* [Task instructions]:
(A) For the Windows Server clustering text, mark each statement yes or no depending on whether it agrees with the text, and quote the words that decide it. (i) The cluster counts its nodes and shuts down once half of them fail. (ii) Each node in a cluster has a single vote. (iii) Storage Spaces lets a bunch of disks be managed as a single virtual disk drive.
(B) Answer these questions from the Windows Server clustering text, one per line:
(i) Which dictionary supplies the definition of quorum?
(ii) What anomaly does the quorum help prevent?
(iii) What dictates how data is written across the physical disks?
(C) Please duplicate everything in the Windows Server clustering text from "According to Webster’s" down to "it’s used for.".

* [Passage provided]:

- - -

This section focuses on the improvements in Windows 2012 R2. Since there has been just one year between the releases of Windows Server 2012 and Windows Server 2012 R2, we’ll treat them as one release. The features that are specific to Windows Server 2012 R2 will be noted as such. First, let’s talk about the new features and how guest (virtual machine) clusters have been given some great options:
One of the most important factors to understand in clustering is the quorum—what it does, why you need one, and what improvements have been made to Windows Server 2012 R2 that improve the quorum’s resiliency. In the next subsection we’ll explain what a quorum is so that you can gain a deeper understanding of its use in clustering.
According to Webster’s New World College Dictionary, Third Edition, a quorum is “the minimum number of members required to be present at an assembly or meeting before it can validly proceed to transact business.” This definition holds true for the use of the term quorum as it pertains to a cluster. The best way to start gathering the technical needs for your cluster is to understand what a quorum is and what it’s used for.
The quorum has been around since the inception of clustering and has been a major component and an unsung hero of sorts. In each revision of Windows Server, improvements to the quorum have been made to bring us to where we are now with extremely advanced quorum capabilities in Windows Server 2012. The quorum is the setting in the failover that determines the number of failures a cluster can have or sustain and keep the cluster (services) online. Once you have exceeded the quorum’s threshold, that cluster goes offline.
The cluster does not count the nodes and resource numbers, so it doesn’t look at the current capacity and decided to shut the services down. Think of it like this: There are 100 nodes in a cluster; that does not mean that if 50 of them go down, the cluster shuts off when it reaches 51 nodes down. The cluster is completely unaware of the server count or what resources are being over- or underutilized. Instead, the responsibility of the quorum is to help prevent an anomaly called split-brain, where two servers in a cluster are attempting to write the same file or take ownership of the same resources, potentially corrupting them.
The job of the quorum in this capacity is to prevent the problem from happening and essentially decide whether the cluster can or should continue to function, stopping a problematic node’s service until it can communicate properly with the rest of the clusters. When the issue is resolved, the quorum will allow the problematic node to rejoin the cluster group and restart all the needed services. The quorum decision is done through votes; each node in a cluster has a single vote, and the cluster itself can be configured as a witness vote. The witness can be a file share or a disk (as a best practice from the Cluster team at Microsoft, you should always configure a cluster with an odd number of members). The odd number of nodes gives you the ability to have an even number of quorum votes, and the odd resource can be the witness for outages. Adding this additional node ensures that if half the cluster goes down, the witness node will keep it alive.
Having a highly available virtual infrastructure is a major factor in the success of your HA plan. Considerations for storage options and how to connect the storage to your virtual machines so that they run uninterrupted when hardware fails are imperative. Design considerations include how to store your VMs and what kinds of components are required to provide the benefits for fault tolerance. The following is a list of highly available storage options:
Storage Spaces is considered one of the great new features of Windows Server 2012 and Server 2012 R2. The main advantage is the ability to manage a bunch of disks as a single virtual disk drive. The virtual disk type dictates how data is written across the physical disks.

- - -

* [Supplied entries]:
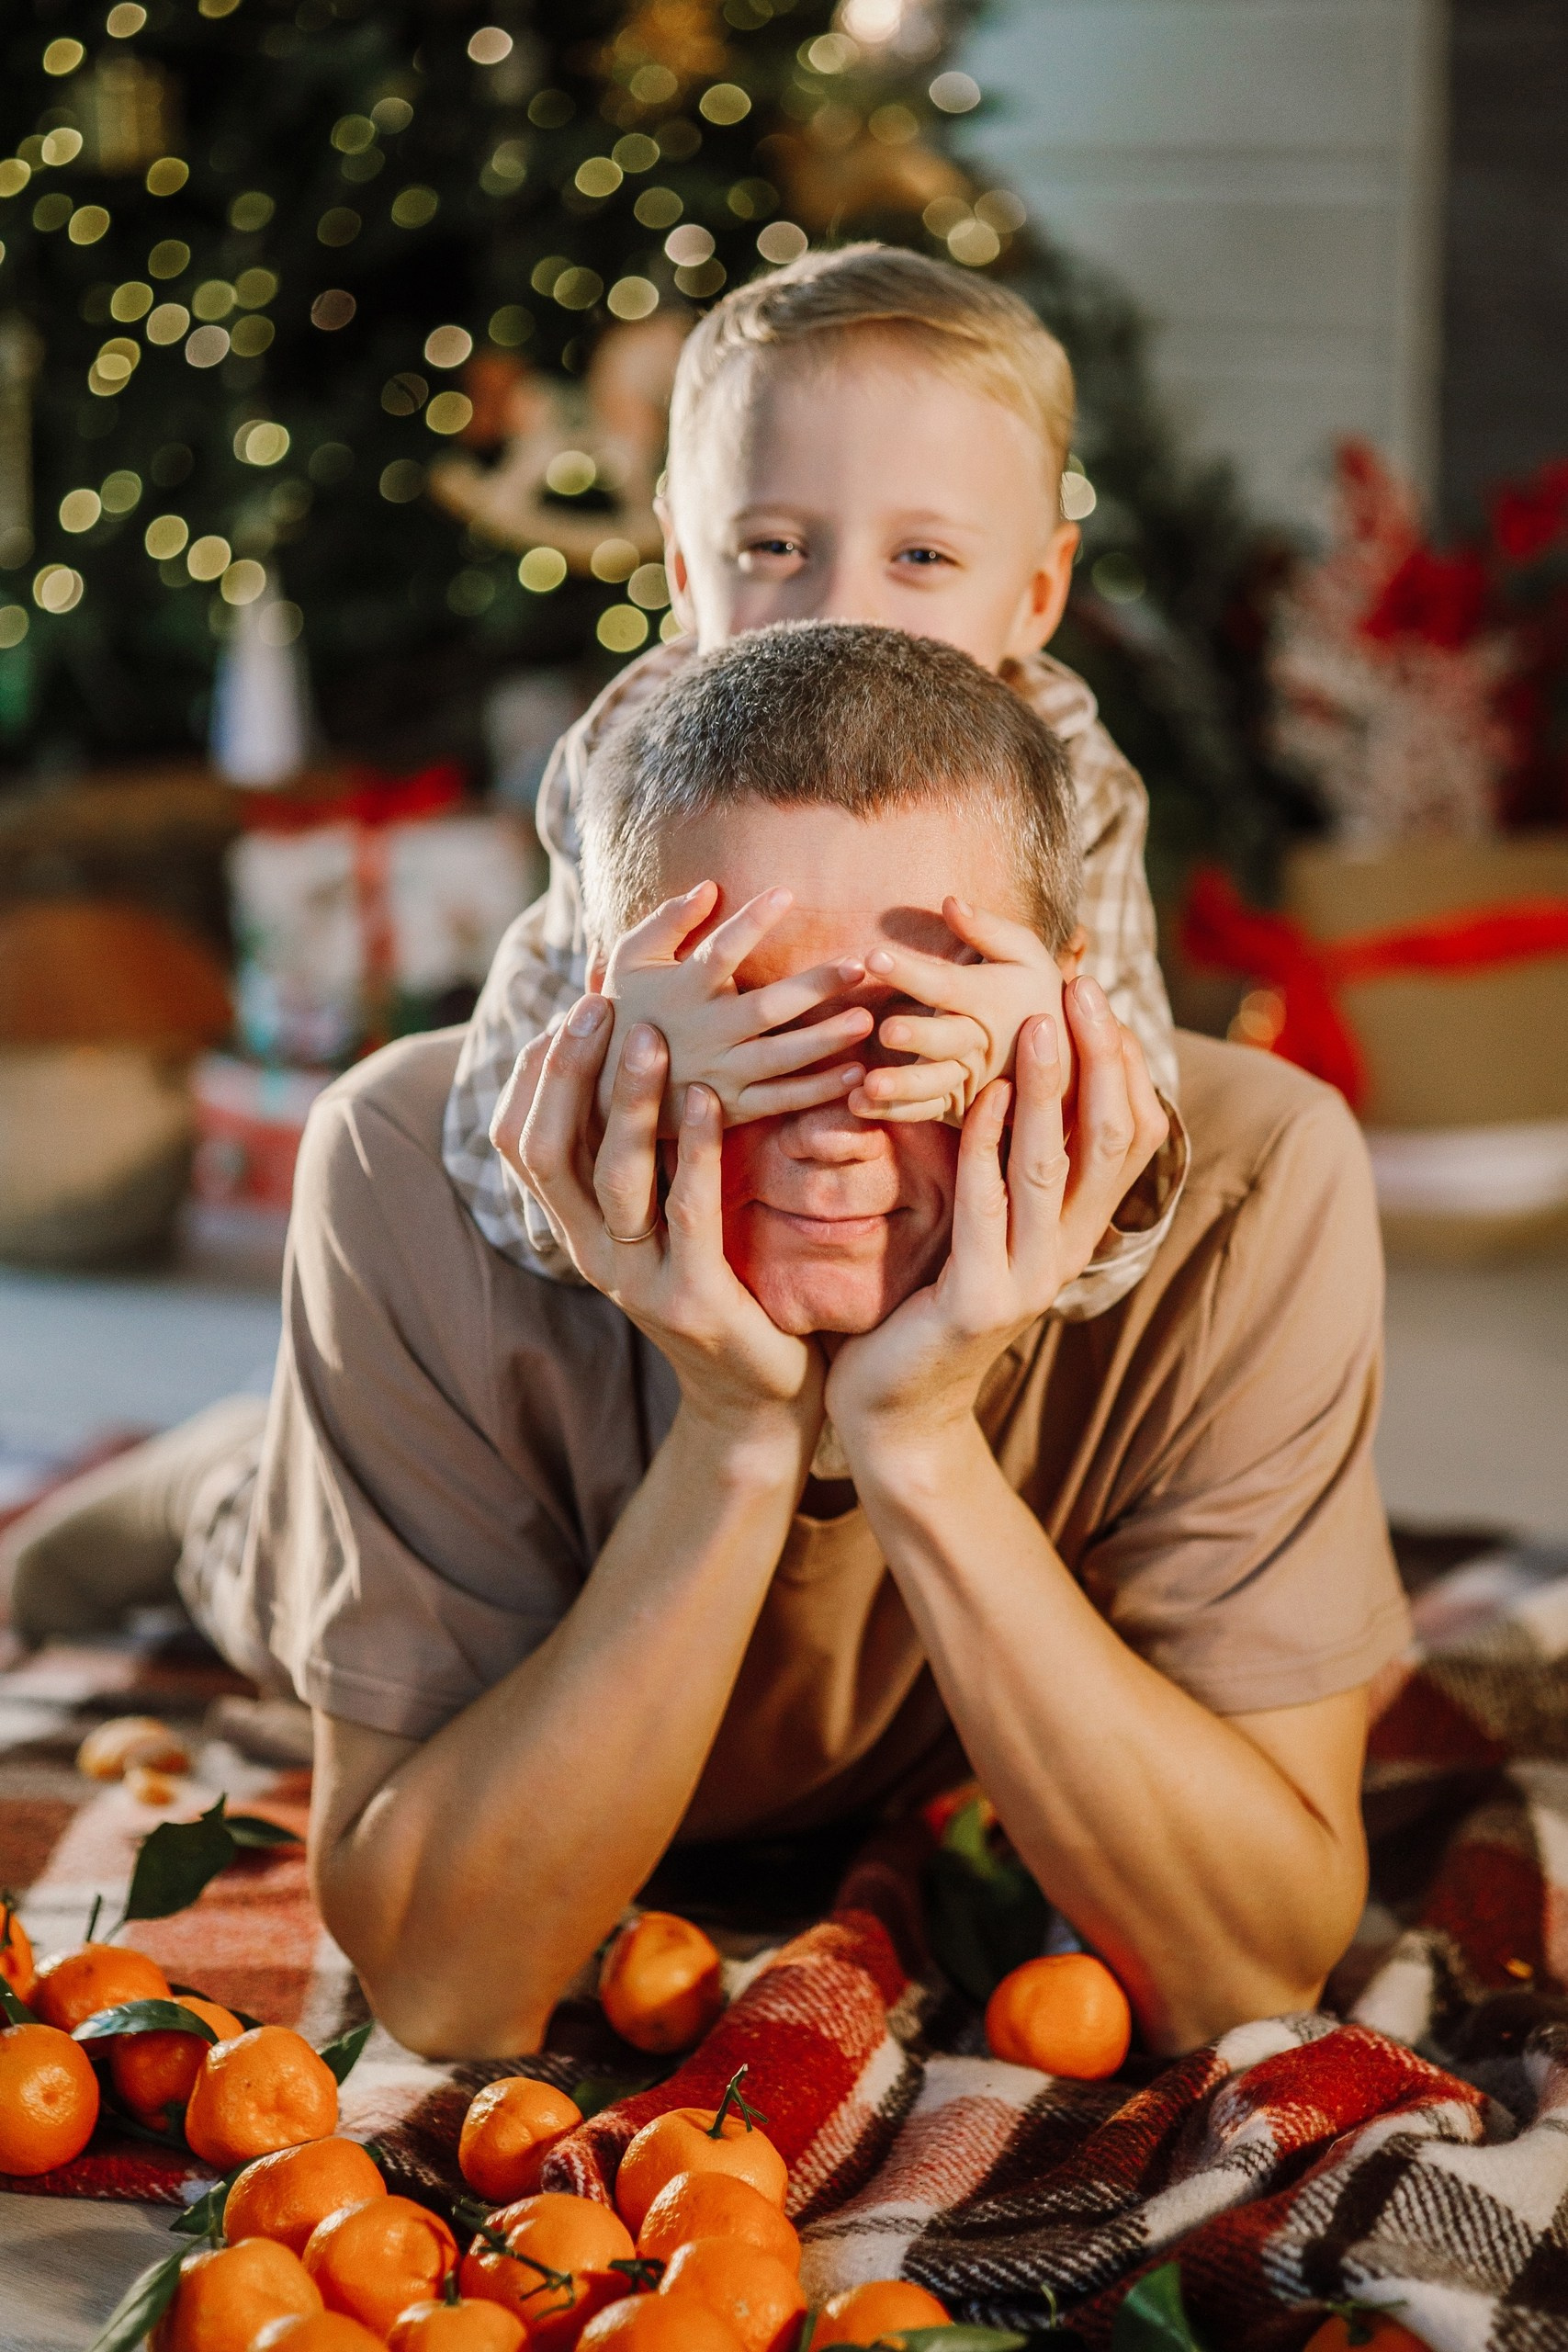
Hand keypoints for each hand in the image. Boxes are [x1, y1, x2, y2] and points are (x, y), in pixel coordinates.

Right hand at [493, 996, 823, 1458]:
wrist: (759, 1399)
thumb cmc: (723, 1288)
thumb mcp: (668, 1218)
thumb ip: (645, 1155)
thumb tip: (630, 1056)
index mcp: (577, 1230)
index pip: (520, 1144)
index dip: (534, 1075)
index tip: (568, 1010)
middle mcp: (592, 1255)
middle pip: (548, 1151)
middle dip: (567, 1072)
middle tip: (597, 1003)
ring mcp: (638, 1281)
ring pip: (611, 1177)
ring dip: (625, 1098)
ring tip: (646, 1034)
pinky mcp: (694, 1299)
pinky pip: (685, 1211)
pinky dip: (692, 1147)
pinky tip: (706, 1097)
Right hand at [595, 881, 874, 1134]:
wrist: (605, 1089)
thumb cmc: (626, 1009)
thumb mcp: (630, 960)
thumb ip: (668, 922)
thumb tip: (709, 886)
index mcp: (683, 989)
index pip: (720, 951)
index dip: (752, 921)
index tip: (787, 892)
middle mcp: (706, 1031)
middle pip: (766, 1008)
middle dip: (814, 987)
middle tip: (858, 966)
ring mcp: (721, 1072)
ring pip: (781, 1059)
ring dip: (825, 1041)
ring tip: (865, 1021)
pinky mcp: (732, 1107)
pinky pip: (781, 1100)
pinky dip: (818, 1091)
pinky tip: (855, 1074)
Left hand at [826, 978, 1168, 1450]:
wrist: (891, 1411)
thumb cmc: (921, 1301)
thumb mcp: (973, 1222)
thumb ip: (998, 1162)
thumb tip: (1009, 1073)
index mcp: (1072, 1227)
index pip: (1131, 1135)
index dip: (1123, 1064)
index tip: (1097, 993)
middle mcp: (1066, 1250)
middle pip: (1111, 1140)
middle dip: (1099, 1058)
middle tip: (1080, 987)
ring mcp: (1028, 1279)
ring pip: (1052, 1167)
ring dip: (1048, 1089)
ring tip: (1039, 1021)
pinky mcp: (977, 1301)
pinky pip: (987, 1209)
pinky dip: (988, 1148)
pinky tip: (983, 1096)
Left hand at [846, 898, 1070, 1125]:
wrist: (1065, 1059)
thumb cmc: (1033, 993)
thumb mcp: (1026, 954)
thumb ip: (988, 929)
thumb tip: (949, 901)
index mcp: (989, 998)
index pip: (947, 983)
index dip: (910, 971)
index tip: (873, 956)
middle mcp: (979, 1041)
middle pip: (948, 1039)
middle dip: (919, 1036)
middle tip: (888, 1032)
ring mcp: (969, 1077)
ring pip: (936, 1083)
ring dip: (903, 1087)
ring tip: (869, 1086)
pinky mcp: (958, 1104)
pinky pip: (926, 1111)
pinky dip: (895, 1113)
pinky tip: (859, 1105)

- - -

* [Results for each task]:
(A)
(i) No: "The cluster does not count the nodes and resource numbers"
(ii) Yes: "each node in a cluster has a single vote"
(iii) Yes: "the ability to manage a bunch of disks as a single virtual disk drive"

(B)
(i) Webster's New World College Dictionary, Third Edition
(ii) Split-brain
(iii) The virtual disk type

(C)
According to Webster’s New World College Dictionary, Third Edition, a quorum is “the minimum number of members required to be present at an assembly or meeting before it can validly proceed to transact business.” This definition holds true for the use of the term quorum as it pertains to a cluster. The best way to start gathering the technical needs for your cluster is to understand what a quorum is and what it’s used for.